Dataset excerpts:
-*-*-

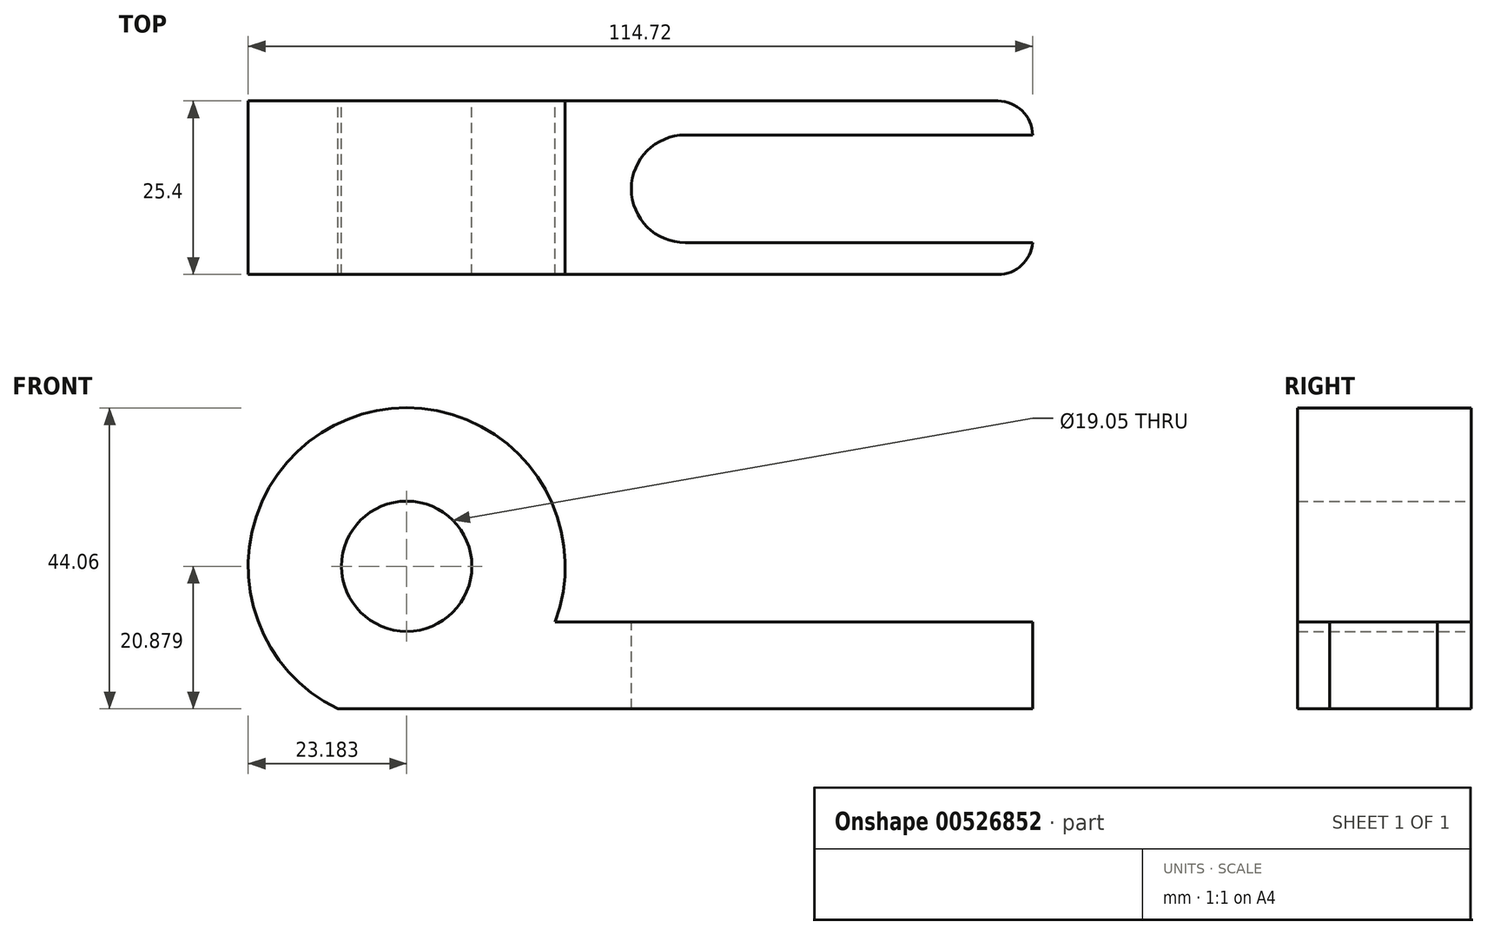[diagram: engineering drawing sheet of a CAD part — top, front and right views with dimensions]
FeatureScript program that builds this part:
annotation { "Feature Type Name" : "Feature", "Feature Type Description" : "" }
export const myFeature = defineFeature(function(context is Context, id is Id, definition is map)
    precondition{}
    {
        {
            var Q0;
            Q0=qCreatedBy(makeId("Front.planeOp"),FACE);
            var sketch = newSketch(context, id + "F0", { "sketchPlane" : qUnion([Q0])});
            skLineSegment(sketch, "E0", {"start": v(-52.73, 0) * mm, "end": v(48.87, 0) * mm});
            skLineSegment(sketch, "E1", {"start": v(48.87, 0) * mm, "end": v(48.87, 12.7) * mm});
            skLineSegment(sketch, "E2", {"start": v(48.87, 12.7) * mm, "end": v(-20.98, 12.7) * mm});
            skArc(sketch, "E3", {"start": v(-20.98, 12.7) * mm, "mid": v(-51.28, 42.4) * mm, "end": v(-52.73, 0) * mm});
            skCircle(sketch, "E4", {"center": v(-42.67, 20.88) * mm, "radius": 9.53 * mm});
            skSolve(sketch);
        }
        {
            var Q0;
            Q0=qCreatedBy(makeId("Right.planeOp"),FACE);
            var sketch = newSketch(context, id + "F1", { "sketchPlane" : qUnion([Q0])});
            skSolve(sketch);
        }
        {
            var Q0;
            Q0 = qSketchRegion(id + "F1", true);
            var Q1;
            Q1=makeQuery(id+"F0.imprint","IMPRINT",FACE,{"disambiguationData":[TD([[makeQuery(id+"F0.imprint","IMPRINT",EDGE,{"derivedFrom":sQuery(id+"F0.wireOp",EDGE,"E0")}),1.0]])]});
            extrude(context, id + "F2", {"entities" : qUnion([Q0, Q1]), "depth" : 25.4 * mm, "offsetDistance" : 25.4 * mm});
        }
        {
            var Q0;
            Q0=makeQuery(id+"F2.opExtrude","SWEPT_FACE",FACE,{"disambiguationData":[OSD([sQuery(id+"F0.wireOp",EDGE,"E2")])]});
            var sketch = newSketch(context, id + "F3", { "sketchPlane" : qUnion([Q0])});
            skLineSegment(sketch, "E5", {"start": v(48.87, -20.73) * mm, "end": v(-1.93, -20.73) * mm});
            skLineSegment(sketch, "E6", {"start": v(-1.93, -20.73) * mm, "end": v(-1.93, -4.98) * mm});
            skLineSegment(sketch, "E7", {"start": v(-1.93, -4.98) * mm, "end": v(48.87, -4.98) * mm});
            skLineSegment(sketch, "E8", {"start": v(48.87, -4.98) * mm, "end": v(48.87, -20.73) * mm});
            skArc(sketch, "E9", {"start": v(-1.93, -4.98) * mm, "mid": v(-9.8, -12.85) * mm, "end": v(-1.93, -20.73) * mm});
            skSolve(sketch);
        }
        {
            var Q0;
            Q0 = qSketchRegion(id + "F3", true);
            extrude(context, id + "F4", {"entities" : qUnion([Q0]), "operationType" : NewBodyOperationType.REMOVE, "oppositeDirection" : true, "depth" : 25.4 * mm, "offsetDistance" : 25.4 * mm});
        }
        {
            var Q0;
            Q0=makeQuery(id+"F2.opExtrude","CAP_EDGE",EDGE,{"disambiguationData":[OSD([sQuery(id+"F0.wireOp",EDGE,"E1")])],"isStart":true});
            var Q1;
            Q1=makeQuery(id+"F2.opExtrude","CAP_EDGE",EDGE,{"disambiguationData":[OSD([sQuery(id+"F0.wireOp",EDGE,"E1")])],"isStart":false});
            fillet(context, id + "F5", {"entities" : qUnion([Q0, Q1]), "radius" : 5.08 * mm, "tangentPropagation" : true, "allowEdgeOverflow" : false});
        }
    });
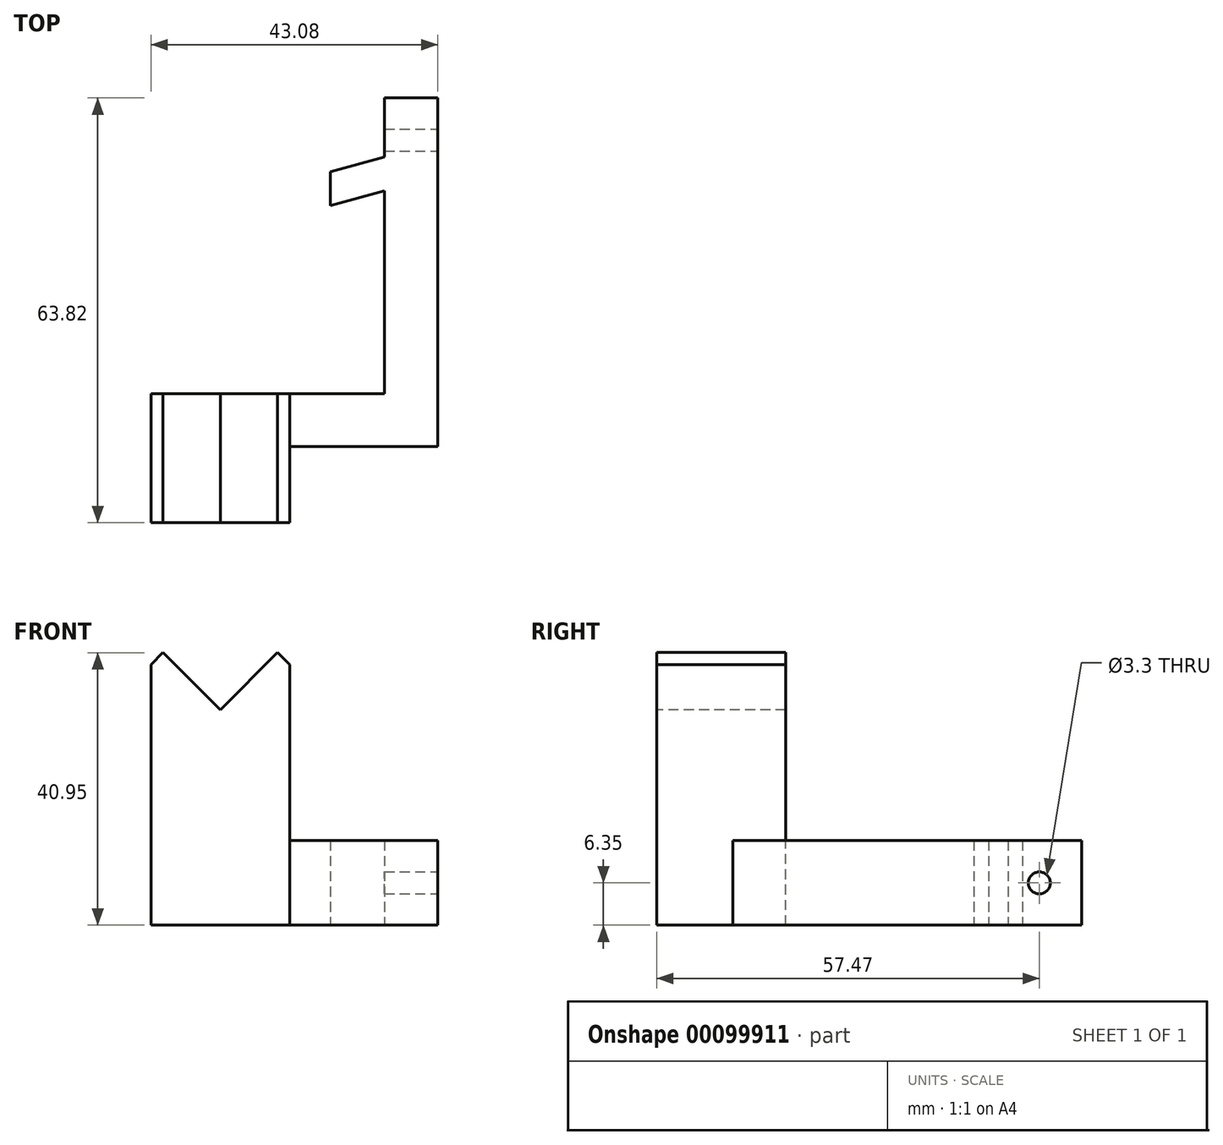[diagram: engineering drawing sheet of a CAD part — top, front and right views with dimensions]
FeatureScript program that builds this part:
annotation { "Feature Type Name" : "Feature", "Feature Type Description" : "" }
export const myFeature = defineFeature(function(context is Context, id is Id, definition is map)
    precondition{}
    {
        {
            var Q0;
            Q0=qCreatedBy(makeId("Right.planeOp"),FACE);
            var sketch = newSketch(context, id + "F0", { "sketchPlane" : qUnion([Q0])});
            skLineSegment(sketch, "E0.bottom", {"start": v(0, 0) * mm, "end": v(-44.45, 0) * mm});
            skLineSegment(sketch, "E0.top", {"start": v(0, 12.7) * mm, "end": v(-44.45, 12.7) * mm});
            skLineSegment(sketch, "E0.left", {"start": v(0, 0) * mm, "end": v(0, 12.7) * mm});
            skLineSegment(sketch, "E0.right", {"start": v(-44.45, 0) * mm, "end": v(-44.45, 12.7) * mm});
            skSolve(sketch);
        }
        {
            var Q0;
            Q0 = qSketchRegion(id + "F0", true);
            extrude(context, id + "F1", {"entities" : qUnion([Q0]), "depth" : 8 * mm});
        }
        {
            var Q0;
            Q0=makeQuery(id+"F1.opExtrude","SWEPT_FACE",FACE,{"disambiguationData":[OSD([sQuery(id+"F0.wireOp",EDGE,"E0.right")])]});
            var sketch = newSketch(context, id + "F2", { "sketchPlane" : qUnion([Q0])});
            skLineSegment(sketch, "E1.bottom", {"start": v(0, 12.7) * mm, "end": v(-35.08, 12.7) * mm});
            skLineSegment(sketch, "E1.top", {"start": v(0, 0) * mm, "end": v(-35.08, 0) * mm});
            skLineSegment(sketch, "E1.right", {"start": v(-35.08, 12.7) * mm, "end": v(-35.08, 0) * mm});
            skLineSegment(sketch, "E2.bottom", {"start": v(0, 12.7) * mm, "end": v(8, 12.7) * mm});
            skLineSegment(sketch, "E2.top", {"start": v(0, 0) * mm, "end": v(8, 0) * mm});
            skLineSegment(sketch, "E2.right", {"start": v(8, 12.7) * mm, "end": v(8, 0) * mm});
            skSolve(sketch);
        }
        {
            var Q0;
            Q0 = qSketchRegion(id + "F2", true);
            extrude(context, id + "F3", {"entities" : qUnion([Q0]), "operationType" : NewBodyOperationType.ADD, "depth" : 7.94 * mm});
        }
        {
            var Q0;
            Q0=makeQuery(id+"F3.opExtrude","CAP_FACE",FACE,{"disambiguationData":[OSD([sQuery(id+"F2.wireOp",EDGE,"E1.bottom"),sQuery(id+"F2.wireOp",EDGE,"E1.top"),sQuery(id+"F2.wireOp",EDGE,"E1.right"),sQuery(id+"F2.wireOp",EDGE,"E2.bottom"),sQuery(id+"F2.wireOp",EDGE,"E2.top"),sQuery(id+"F2.wireOp",EDGE,"E2.right")])],"isStart":false});
            var sketch = newSketch(context, id + "F4", { "sketchPlane" : qUnion([Q0])});
            skLineSegment(sketch, "E3", {"start": v(-35.08, 0) * mm, "end": v(-14.25, 0) * mm});
            skLineSegment(sketch, "E4", {"start": v(-14.25, 0) * mm, "end": v(-14.25, 39.16) * mm});
            skLineSegment(sketch, "E5", {"start": v(-14.25, 39.16) * mm, "end": v(-14.25, 39.16) * mm});
            skLineSegment(sketch, "E6", {"start": v(-14.25, 39.16) * mm, "end": v(-16.05, 40.95) * mm});
            skLineSegment(sketch, "E7", {"start": v(-16.05, 40.95) * mm, "end": v(-24.67, 32.33) * mm});
            skLineSegment(sketch, "E8", {"start": v(-24.67, 32.33) * mm, "end": v(-33.29, 40.95) * mm});
            skLineSegment(sketch, "E9", {"start": v(-33.29, 40.95) * mm, "end": v(-35.08, 39.16) * mm});
            skLineSegment(sketch, "E10", {"start": v(-35.08, 39.16) * mm, "end": v(-35.08, 39.16) * mm});
            skLineSegment(sketch, "E11", {"start": v(-35.08, 39.16) * mm, "end": v(-35.08, 0) * mm});
            skPoint(sketch, "E12", {"position": v(-24.67, 0) * mm});
            skCircle(sketch, "E13", {"center": v(-24.67, 38.08) * mm, "radius": 4.06 * mm, "construction": true});
            skSolve(sketch);
        }
        {
            var Q0;
            Q0 = qSketchRegion(id + "F4", true);
            var Q1;
            Q1=makeQuery(id+"F3.opExtrude","CAP_FACE",FACE,{"disambiguationData":[OSD([sQuery(id+"F2.wireOp",EDGE,"E1.bottom"),sQuery(id+"F2.wireOp",EDGE,"E1.top"),sQuery(id+"F2.wireOp",EDGE,"E1.right"),sQuery(id+"F2.wireOp",EDGE,"E2.bottom"),sQuery(id+"F2.wireOp",EDGE,"E2.top"),sQuery(id+"F2.wireOp",EDGE,"E2.right")])],"isStart":true});
            extrude(context, id + "F5", {"entities" : qUnion([Q0]), "operationType" : NewBodyOperationType.ADD, "endBound" : BoundingType.UP_TO_SURFACE, "oppositeDirection" : true, "endBoundEntityFace" : qUnion([Q1]), "depth" : 25.4 * mm, "hasSecondDirection" : true, "secondDirectionOppositeDirection" : false, "secondDirectionDepth" : 11.43 * mm});
        }
        {
            var Q0;
            Q0=makeQuery(id+"F3.boolean.opBoolean","MERGE",FACE,{"derivedFrom":[makeQuery(id+"F1.opExtrude","CAP_FACE",FACE,{"disambiguationData":[OSD([sQuery(id+"F0.wireOp",EDGE,"E0.bottom"),sQuery(id+"F0.wireOp",EDGE,"E0.top"),sQuery(id+"F0.wireOp",EDGE,"E0.left"),sQuery(id+"F0.wireOp",EDGE,"E0.right")])],"isStart":false}),makeQuery(id+"F3.opExtrude","SWEPT_FACE",FACE,{"disambiguationData":[OSD([sQuery(id+"F2.wireOp",EDGE,"E2.right")])]})]});
            var sketch = newSketch(context, id + "F6", { "sketchPlane" : qUnion([Q0])});
            skCircle(sketch, "E14", {"center": v(-6.35, 6.35) * mm, "radius": 1.65 * mm});
            skPoint(sketch, "E14.centerSnap0", {"position": v(0, 6.35) * mm});
            skSolve(sketch);
        }
        {
            var Q0;
            Q0 = qSketchRegion(id + "F6", true);
            extrude(context, id + "F7", {"entities" : qUnion([Q0]), "operationType" : NewBodyOperationType.REMOVE, "oppositeDirection" : true, "depth" : 25.4 * mm});
        }
        {
            var Q0;
            Q0=makeQuery(id+"F5.boolean.opBoolean","MERGE",FACE,{"derivedFrom":[makeQuery(id+"F3.boolean.opBoolean","MERGE",FACE,{"derivedFrom":[makeQuery(id+"F1.opExtrude","SWEPT_FACE",FACE,{"disambiguationData":[OSD([sQuery(id+"F0.wireOp",EDGE,"E0.bottom")])]}),makeQuery(id+"F3.opExtrude","SWEPT_FACE",FACE,{"disambiguationData":[OSD([sQuery(id+"F2.wireOp",EDGE,"E1.top"),sQuery(id+"F2.wireOp",EDGE,"E2.top")])]})]}),makeQuery(id+"F5.opExtrude","SWEPT_FACE",FACE,{"disambiguationData":[OSD([sQuery(id+"F4.wireOp",EDGE,"E3")])]})]});
            var sketch = newSketch(context, id + "F8", { "sketchPlane" : qUnion([Q0])});
            skLineSegment(sketch, "E15", {"start": v(0, 8.9) * mm, "end": v(-8.17, 11.08) * mm});
            skLineSegment(sketch, "E16", {"start": v(-8.17, 11.08) * mm, "end": v(-8.17, 16.16) * mm});
            skLineSegment(sketch, "E17", {"start": v(-8.17, 16.16) * mm, "end": v(0, 13.97) * mm});
            skLineSegment(sketch, "E18", {"start": v(0, 8.9) * mm, "end": v(0, 13.97) * mm});
            skSolve(sketch);
        }
        {
            var Q0;
            Q0 = qSketchRegion(id + "F8", true);
            var Q1;
            Q1=makeQuery(id+"F3.boolean.opBoolean","MERGE",FACE,{"derivedFrom":[makeQuery(id+"F1.opExtrude","SWEPT_FACE",FACE,{"disambiguationData":[OSD([sQuery(id+"F0.wireOp",EDGE,"E0.top")])]}),makeQuery(id+"F3.opExtrude","SWEPT_FACE",FACE,{"disambiguationData":[OSD([sQuery(id+"F2.wireOp",EDGE,"E1.bottom"),sQuery(id+"F2.wireOp",EDGE,"E2.bottom")])]})]});
            extrude(context, id + "F9", {"entities" : qUnion([Q0]), "operationType" : NewBodyOperationType.ADD, "endBound" : BoundingType.UP_TO_SURFACE, "oppositeDirection" : true, "endBoundEntityFace" : qUnion([Q1]), "depth" : 25.4 * mm});
        }
    });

-*-*-

List every line of the design file records above that contains the string "radius", treating uppercase and lowercase as different.

◆ Solution to the problem:
            skCircle(sketch, "E4", {"center": v(-42.67, 20.88) * mm, "radius": 9.53 * mm});
            fillet(context, id + "F5", {"entities" : qUnion([Q0, Q1]), "radius" : 5.08 * mm, "tangentPropagation" : true, "allowEdgeOverflow" : false});
            skCircle(sketch, "E13", {"center": v(-24.67, 38.08) * mm, "radius": 4.06 * mm, "construction": true});
            skCircle(sketch, "E14", {"center": v(-6.35, 6.35) * mm, "radius": 1.65 * mm});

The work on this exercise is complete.